THERE WERE THREE more explosions, each an hour after the one before. Stef tried to send me home every time, but I refused. Sam and Cris never backed her up, and her annoyance devolved into a glower.

“She shouldn’t be here,” she told Whit. “She’s too young. This will traumatize her.”

I turned to watch flames die under the fire-suppressant mist. Floodlights burned across the city, and smoke billowed into the sky, so completely veiling the stars they might not exist anymore except in memory. I’d grown used to geyser steam rising at all hours, but this was nothing like that. Smoke plumed dark and angry, evidence of destruction and hatred.

We waited for the sixth explosion. Everyone wore tight faces and worry, but we stood there by the smoldering ruins of the fifth house and nothing happened.

I stared at the white shell of the house—now streaked with cinders and dust, but whole—and hated Janan. I hated him for what he did to newsouls, how he’d deceived everyone for so long, and that he’d never let anything happen to his precious white city as long as he was awake.

My hand found my knife inside my coat pocket, the cool rosewood handle smooth under my sootdarkened fingers. As I had in Menehem’s laboratory, I wished for a weapon against Janan. Something that would hurt him.

But even if it were possible, Janan reincarnated souls who meant everything to me; I wouldn’t be able to do it.
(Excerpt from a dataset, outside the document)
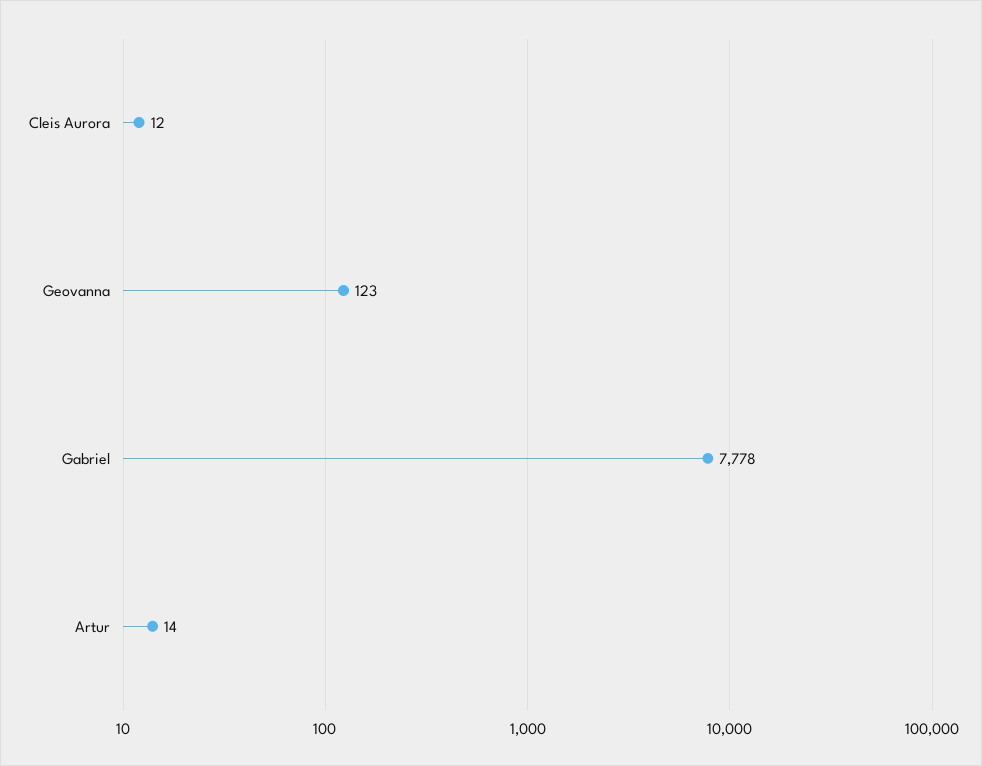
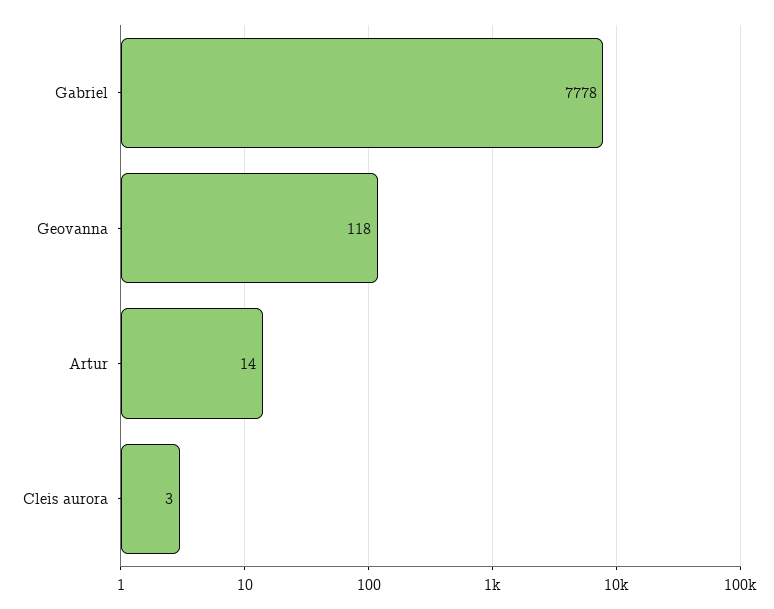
Cleis Aurora: 12 -> 3
Geovanna: 123 -> 118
That made me hate him more.

Sam drew me homeward, into his own white shell of a house. I could sometimes forget about the exterior walls with all the parlor instruments, the honeycomb shelves, and the perfume of roses.

At some point I must have showered, because when I realized I was sitting on the sofa, tense and waiting for another explosion, my clothes were clean and my hair wet. I no longer stank of smoke and ash.